A Comparison of Classical and Modern Test Theory

Scoring

After the model is fit to data, each person has a theta estimate. This estimate is their score on the exam. This "IRT score" is computed and interpreted in a very different manner as compared to traditional scores like number or percent correct. However, for most tests, the (linear) correlation between the theta estimate and a traditional score is very high (e.g., .95). A graph of IRT scores against traditional scores shows an ogive shape implying that the IRT score is somewhat better at seperating individuals with low or high trait standing.

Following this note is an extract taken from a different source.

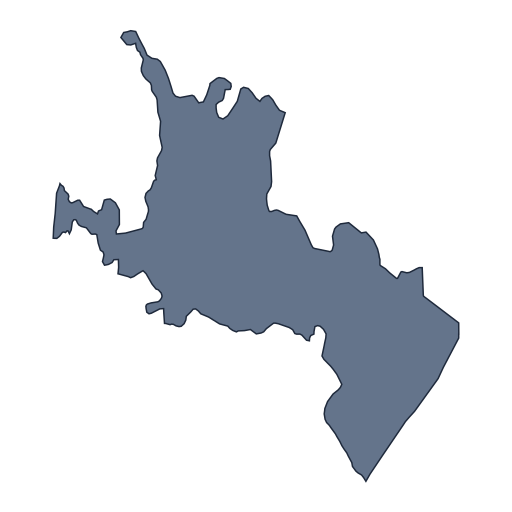 Mahagi, Orientale, Democratic Republic of the Congo
{"feature_id": "63176286B15680618396169", "entity_name": "Mahagi", "entity_type": "district", "adm_level": 2, "iso_a3": "COD", "parent_name": "Democratic Republic of the Congo", "parent_adm1": "Orientale", "projection": "natural_earth1", "projection_center": [30.592, 2.325], "detail": "fine", "context": "isolated", "style": "filled", "palette": "slate", "viewbox_px": 512, "rotation_deg": 0, "n_neighbors": 0, "source": "geoboundaries", "source_scale": "gbopen_adm2", "svg_char_len": 4990}
<svg xmlns="http://www.w3.org/2000/svg" viewBox="0 0 512 512"><path d="M60.0,183.6L59.7,184.7L59.6,185.4L56.6,193.2L55.2,213.5L53.7,227.0L53.2,238.2L54.4,238.3L56.8,238.4L59.5,236.3L62.4,232.4L63.9,232.0L65.2,232.5L65.3,232.5L65.5,232.6L67.1,230.8L68.1,231.0L69.4,233.7L70.0,232.4L71.2,229.9L72.3,222.0L73.7,219.8L75.1,219.6L75.9,220.0L76.3,220.2L76.4,220.4L77.5,223.0L78.9,225.0L81.3,226.4L86.4,227.8L90.8,233.6L91.9,234.2L92.4,234.2L94.2,234.1L95.3,234.0L96.8,234.6L98.2,243.1L100.4,250.1L103.2,252.1L104.0,254.9L103.9,255.3L103.3,258.2L102.5,261.6L104.5,265.2L106.2,264.9L108.5,264.4L112.1,262.5L113.9,259.7L118.4,259.5L118.5,262.9L118.6,266.6L118.6,267.3L118.6,267.7L118.0,273.8L128.3,276.6L130.6,277.7L133.8,276.5L137.6,273.9L143.0,270.7L144.1,271.7L146.1,273.7L149.6,279.8L151.7,283.5L152.2,284.3L156.0,289.0L158.3,289.8L161.2,293.0L161.4,293.7L162.1,296.1L161.4,298.3L160.6,299.4L159.4,300.9L158.4,301.5L157.9,301.8L151.1,302.9L147.5,304.0L146.4,304.9L145.9,306.3L146.1,308.5L146.8,312.2L149.0,313.8L151.4,313.2L153.5,312.1L159.8,308.9L163.6,308.6L163.8,312.9L164.5,323.4L165.9,323.5L170.1,324.7L170.5,324.5L171.6,324.1L173.1,324.3L173.3,324.3L174.2,324.8L176.1,325.9L177.4,326.2L179.0,326.6L181.2,326.3L184.1,323.7L185.8,320.1L186.3,316.3L190.7,312.0L193.1,309.2L195.6,308.9L198.3,310.9L200.8,313.8L204.2,315.2L208.5,317.0L219.6,323.9L227.8,326.1L229.8,328.4L232.7,330.4L236.4,331.9L238.3,330.9L244.5,330.6L250.4,329.5L256.3,333.9L261.1,333.0L263.7,331.8L266.4,328.6L273.5,323.2L275.1,323.1L278.3,323.7L289.2,327.5L292.7,329.7L294.8,333.5L296.5,334.1L300.0,334.1L301.9,335.1L306.5,340.2L309.4,340.8L309.6,337.9L310.8,335.5L313.9,334.1L314.0,331.6L314.9,326.6L317.6,325.6L320.1,326.2L323.5,329.3L326.1,333.9L325.8,337.9L324.6,343.4L324.2,345.6L322.0,356.0L323.9,359.3L328.0,363.5L330.7,366.2L333.2,369.3L336.9,374.4L341.8,384.3L340.4,387.4L338.2,389.9L333.1,394.0L327.6,401.5L324.9,408.4L324.6,410.9L324.2,413.9L325.1,419.3L326.7,422.7L326.9,422.8L329.4,425.4L331.0,427.8L335.4,433.8L336.9,436.6L339.8,441.4L341.9,445.7L344.0,449.0L346.8,452.9L348.4,456.3L351.8,462.6L352.5,466.5L355.9,471.1L358.0,472.9L361.6,475.0L363.7,477.7L365.9,481.3L370.0,474.1L382.0,456.2L403.3,424.8L405.4,421.6L409.2,417.2L414.5,411.4L438.1,378.6L443.3,367.4L458.7,338.1L458.7,336.1L458.7,334.2L458.8,334.2L458.8,333.1L458.7,322.9L426.6,298.5L423.6,296.3L423.3,295.1L422.2,267.6L419.2,267.6L416.4,268.8L414.3,270.0L409.5,272.4L406.8,272.8L402.0,271.6L400.9,272.0L397.5,278.4L396.5,278.4L389.6,272.8L385.5,268.8L381.1,266.0L380.6,265.7L379.9,264.9L379.9,262.9L379.9,259.3L379.3,257.3L378.9,254.5L377.5,248.9L373.4,240.0L366.0,232.1L361.3,232.9L348.7,222.7L340.4,223.9L336.0,227.1L334.6,229.0L332.5,236.2L333.6,245.0L332.2,250.1L331.5,250.9L330.1,251.7L328.4,251.3L314.6,248.5L312.9,247.7L311.2,244.6L305.0,230.2L299.8,221.5L296.7,215.9L286.1,214.3L278.2,210.4L276.5,210.0L274.4,210.4L271.7,211.5L269.6,211.5L268.9,210.7L267.2,205.2L266.8,202.0L266.5,198.8L266.8,194.0L271.0,186.5L271.6,181.7L270.6,161.0L269.6,155.8L269.6,153.5L269.6,151.5L270.3,149.5L275.8,143.1L285.2,112.7L279.5,110.3L275.8,105.1L272.8,99.9L271.4,98.3L268.7,95.5L265.1,96.3L262.0,98.4L259.9,101.4L256.0,98.3L252.2,92.8L248.3,88.5L243.6,87.3L240.8,89.0L237.3,101.3L233.0,107.9L227.7,115.8L223.0,119.0L218.7,117.3L216.7,112.5L216.1,107.9L216.1,104.5L218.6,102.2L222.2,100.5L223.5,98.4L225.2,89.6L228.2,89.5L230.2,89.3L231.2,86.5L230.8,83.4L227.9,81.1L224.4,78.5L220.3,77.8L219.0,77.6L216.8,78.4L210.6,83.1L210.0,83.6L209.8,85.5L206.7,94.9L203.4,101.9L198.7,102.8L197.3,100.8L194.1,96.2L192.1,95.3L179.9,97.6L175.5,96.2L173.0,93.1L171.0,86.4L168.5,78.5L165.2,70.2L160.3,61.5L157.3,59.2L151.9,58.3L147.0,55.1L144.3,48.5L142.3,44.8L138.8,38.1L135.7,31.5L130.7,30.7L127.3,31.8L123.7,32.5L120.9,37.5L126.8,44.6L130.2,44.9L130.9,44.9L135.6,43.3L136.3,47.4L137.5,50.5L139.9,52.2L140.3,53.8L140.5,54.6L141.9,56.7L143.0,58.3L143.3,59.9L141.3,68.0L141.4,71.2L142.0,72.7L143.3,75.6L145.8,78.9L148.3,81.1L150.3,82.8L151.4,85.4L151.5,87.5L151.6,89.7L151.8,90.3L152.2,91.3L156.3,97.2L157.1,99.9L157.9,112.2L160.6,121.3L159.6,135.4L161.1,142.5L161.8,145.6L161.9,146.2L162.2,147.2L161.9,148.8L161.5,150.7L158.1,156.8L157.5,157.9L156.9,160.9L157.6,165.7L157.5,166.1L157.4,166.3L155.2,175.5L156.3,179.7L155.5,180.0L154.7,180.2L154.1,180.8L153.6,181.3L151.3,187.9L150.0,189.9L148.7,190.7L148.1,191.1L147.7,191.6L146.0,193.4L145.5,195.5L145.0,197.4L145.8,201.3L148.1,206.9L148.4,209.1L148.5,209.7L148.4,211.6L147.5,214.5L146.1,219.3L143.6,222.4L143.2,227.3L142.3,228.5L140.9,229.0L133.4,231.0L125.5,233.1L116.4,234.0L116.0,230.9L119.4,224.5L119.3,209.9L115.4,202.8L110.3,199.0L107.0,199.3L104.3,200.1L101.6,209.7L98.5,211.0L97.5,213.9L93.9,211.7L93.4,211.3L91.2,209.2L90.9,209.2L83.8,206.6L83.6,206.5L82.9,205.5L82.7,205.1L79.6,200.2L77.8,200.2L74.7,201.7L72.7,202.7L71.2,202.9L69.4,201.7L68.2,199.3L68.8,196.2L68.1,194.1L64.4,190.6L64.2,189.2L64.0,188.0L63.5,187.1L63.0,186.3L61.4,185.3L60.0,183.6Z" fill="#64748b" stroke="#1e293b" stroke-width="1.5"/></svg>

It is worth noting the implications of IRT for test-takers. Tests are imprecise tools and the score achieved by an individual (the observed score) is always the true score occluded by some degree of error. This error may push the observed score higher or lower.

Also, nothing about these models refutes human development or improvement. A person may learn skills, knowledge or even so called "test-taking skills" which may translate to a higher true-score.

A Breif List of References

Many books have been written that address item response theory or contain IRT or IRT-like models. This is a partial list, focusing on texts that provide more depth.

Lord, F.M. (1980). Applications of item response theory to practical testing problems. Mahwah, NJ: Erlbaum.

This book summaries much of Lord's IRT work, including chapters on the relationship between IRT and clasical methods, fundamentals of IRT, estimation, and several advanced topics. It's estimation chapter is now dated in that it primarily discusses joint maximum liklihood method rather than the marginal maximum liklihood method implemented by Darrell Bock and his colleages.